On Thu, Feb 27, 2014 at 08:26:16AM +0800, Tang Chen wrote:
> Forgot to mention that the above patch was merged when Linux 3.12 was 
> released.
> So I think this problem exists in 3.12 stable tree.
> 
> If the following solution is acceptable, we need to merge it to 3.12 
> stable tree, too.
> 
> Please reply ASAP.

I'm travelling right now and won't be testing this patch until I get back 
home in about a week, so, for now, I'll apply the patch to my aio-next tree 
so that it gets some exposure to the various trinty runs and other tools 
people run against the -next tree.  I'll then push it out to Linus once I've 
run my own sanity tests next week.  Regards,

		-ben

> Thanks.
> 
> >
> >In this patch, ctx->completion_lock is used to prevent other processes
> >from accessing the ring page being migrated.
> >
> >But in aio_setup_ring(), ioctx_add_table() and aio_read_events_ring(),
> >when writing to the ring page, they didn't take ctx->completion_lock.
> >
> >As a result, for example, we have the following problem:
> >
> >             thread 1                      |              thread 2
> >                                           |
> >aio_migratepage()                         |
> >  |->  take ctx->completion_lock            |
> >  |->  migrate_page_copy(new, old)          |
> >  |   *NOW*, ctx->ring_pages[idx] == old   |
> >                                           |
> >                                           |    *NOW*, 
> >                                           ctx->ring_pages[idx] == old
> >                                           |    aio_read_events_ring()

=======

### Things to do
**1.** Answer these questions using the aio ring-page migration thread.
(a) In which Linux release was the earlier patch merged?
(b) Which lock is used to keep other processes from accessing the ring page being migrated?
(c) To which tree will the patch be applied for now?
**2.** Continue the aio ring-page migration thread from the point where the text stops.

### Data drawn from a collection
=======

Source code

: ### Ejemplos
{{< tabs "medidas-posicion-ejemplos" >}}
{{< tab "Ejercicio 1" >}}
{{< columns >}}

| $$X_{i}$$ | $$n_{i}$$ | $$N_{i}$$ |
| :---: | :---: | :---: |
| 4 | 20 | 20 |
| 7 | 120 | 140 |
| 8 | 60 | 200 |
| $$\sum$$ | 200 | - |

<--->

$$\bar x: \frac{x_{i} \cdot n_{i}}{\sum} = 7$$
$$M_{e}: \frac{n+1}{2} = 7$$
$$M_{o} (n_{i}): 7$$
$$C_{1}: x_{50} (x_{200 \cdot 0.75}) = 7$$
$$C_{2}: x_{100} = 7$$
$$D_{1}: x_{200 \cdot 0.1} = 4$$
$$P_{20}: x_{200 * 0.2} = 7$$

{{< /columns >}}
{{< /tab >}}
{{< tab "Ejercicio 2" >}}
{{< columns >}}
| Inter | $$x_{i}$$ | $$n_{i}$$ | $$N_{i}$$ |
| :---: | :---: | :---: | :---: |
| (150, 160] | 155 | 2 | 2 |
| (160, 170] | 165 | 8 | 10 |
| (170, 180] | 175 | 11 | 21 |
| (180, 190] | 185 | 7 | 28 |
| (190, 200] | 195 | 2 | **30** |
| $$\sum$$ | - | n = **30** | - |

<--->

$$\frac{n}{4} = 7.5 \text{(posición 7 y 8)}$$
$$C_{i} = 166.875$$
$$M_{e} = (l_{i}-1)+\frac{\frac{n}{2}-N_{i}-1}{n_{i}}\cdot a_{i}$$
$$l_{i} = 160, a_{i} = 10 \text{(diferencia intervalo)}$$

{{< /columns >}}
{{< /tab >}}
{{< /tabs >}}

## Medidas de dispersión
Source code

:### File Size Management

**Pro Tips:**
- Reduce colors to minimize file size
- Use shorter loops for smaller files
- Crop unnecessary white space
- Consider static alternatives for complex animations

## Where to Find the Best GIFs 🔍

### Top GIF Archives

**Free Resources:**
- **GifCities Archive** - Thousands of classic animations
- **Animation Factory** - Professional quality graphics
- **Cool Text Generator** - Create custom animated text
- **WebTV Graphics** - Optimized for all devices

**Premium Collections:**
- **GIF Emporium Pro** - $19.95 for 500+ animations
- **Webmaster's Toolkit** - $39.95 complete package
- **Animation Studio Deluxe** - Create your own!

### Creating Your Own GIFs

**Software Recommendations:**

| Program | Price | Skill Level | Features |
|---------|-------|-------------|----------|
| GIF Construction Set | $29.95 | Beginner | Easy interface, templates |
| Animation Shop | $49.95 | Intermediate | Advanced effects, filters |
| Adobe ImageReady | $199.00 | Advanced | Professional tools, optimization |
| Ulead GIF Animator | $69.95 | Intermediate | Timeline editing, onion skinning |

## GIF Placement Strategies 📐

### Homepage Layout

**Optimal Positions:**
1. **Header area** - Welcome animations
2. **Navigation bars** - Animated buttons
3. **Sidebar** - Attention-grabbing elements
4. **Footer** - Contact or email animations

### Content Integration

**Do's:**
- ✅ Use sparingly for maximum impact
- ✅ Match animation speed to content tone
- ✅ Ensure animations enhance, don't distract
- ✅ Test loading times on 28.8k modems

=======

### Written responses
**1.**
(a) Linux 3.12
(b) ctx->completion_lock
(c) The aio-next tree

**2.**
> >                                           |     |->  ring = 
> >                                           kmap_atomic(ctx->ring_pages[0])
> >                                           |     |->  ring->head = head;   
> >                                           *HERE, write to the old ring 
> >                                           page*
> >                                           |     |->  kunmap_atomic(ring);
> >                                           |
> >  |->  ctx->ring_pages[idx] = new           |
> >  |   *BUT NOW*, the content of            |
> >  |    ring_pages[idx] is old.             |
> >  |->  release ctx->completion_lock         |
> >
> >As above, the new ring page will not be updated.
> >
> >The solution is taking ctx->completion_lock in thread 2, which means,
> >in aio_setup_ring(), ioctx_add_table() and aio_read_events_ring() when
> >writing to ring pages.
> >
> >
> >Reported-by: Yasuaki Ishimatsu<isimatu.yasuaki@jp.fujitsu.com>
> >Signed-off-by: Tang Chen<tangchen@cn.fujitsu.com>
> >---
> >  fs/aio.c | 33 +++++++++++++++++++++++++++++++++
> >  1 file changed, 33 insertions(+)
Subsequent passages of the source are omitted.